Historically, Republican speakers, including Cox, have sent priority legislation to small subcommittees stacked with the most conservative Republican members to effectively declare the bills dead on arrival – if the bills are given a hearing at all.

virginia state capitol
Credit: traveler1116

Cox’s initial reaction to the special session, even in the wake of the tragedy in Virginia Beach, indicated that he intends to do just that. In a statement following the announcement, Cox called the session “hasty and suspect,” despite that fact that some one thousand Virginians die every year from gun violence. He also said that the Virginia Tech Review Panel, which was formed after the massacre at Virginia Tech in 2007 in which 32 students and faculty were killed, resulted in “substantive and bipartisan reforms to keep our communities safer” – even though in 2017, the Richmond Times-Dispatch reported that, “In fact, the opposite occurred. Gun rights, not gun restrictions, have grown stronger.”

Recently, Del. David Yancey (R-Newport News), who won his seat in 2017 by a random tie-breaker, announced he will put forth his own bill during special session. Yancey’s proposal, while narrow and far from the comprehensive approach Virginians are requesting, may be part of Speaker Cox’s broader strategy to protect his vulnerable members while appeasing the right-wing hardliners in his caucus. In fact, Cox has used this strategy time and again.

In the 2019 general session, House Democrats put forth a resolution to enshrine gender equality in the U.S. Constitution by ratifying the Equal Rights Amendment. Republicans opposed the ERA, despite the 81 percent of Virginians who support its passage. But Yancey, conscious of his uphill re-election campaign this year, expressed support for the ERA. Even so, Speaker Cox refused to allow the ERA for a floor vote, and when House Democrats put forth a procedural resolution to attempt to force a vote, Yancey was given a pass to vote with the Democrats while confident the other members of his caucus would block the resolution – and they did.
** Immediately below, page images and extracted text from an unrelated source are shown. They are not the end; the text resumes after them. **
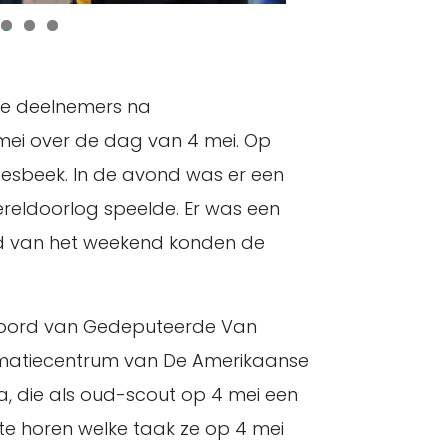
3
4
5
de deelnemers na
 mei over de dag van 4 mei. Op
sbeek. In de avond was er een
ereldoorlog speelde. Er was een
ind van het weekend konden de
twoord van Gedeputeerde Van
ormatiecentrum van De Amerikaanse
, die als oud-scout op 4 mei een
te horen welke taak ze op 4 mei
Similarly, another vulnerable Republican in this year’s elections, Del. Glenn Davis (R-Virginia Beach), posted on his social media this weekend that he was celebrating Pride. Yet Davis sits on the General Laws committee, which refused to even hold a hearing this year on the Equality Act or a bill that would end discriminatory practices against LGBTQ+ Virginians in housing. By not even hearing the bills, Davis was spared having to vote on them, and Cox and his Republican hardliners were able to once again block LGBTQ+ equality.

“Speaker Cox and House Republicans have a policy – when it looks like common-sense legislation might pass with a full floor vote, they block the bills from ever getting to the floor,” said House Democratic Caucus Executive Director Trevor Southerland. “Cox spares his vulnerable members from ever having to be accountable to their communities, while the right-wing hardliners set the policy agenda. This special session, we can pass gun violence solutions – but only if Cox allows them to the floor.”

Recently, Cox’s Democratic challenger, Sheila Bynum-Coleman, earned national media attention in a Vanity Fair profile, which noted, “Bynum-Coleman, whose daughter is a gun violence survivor, is an advocate for gun control legislation; Cox has called efforts to study the issue after the Virginia Beach mass shooting ‘hasty and suspect’.”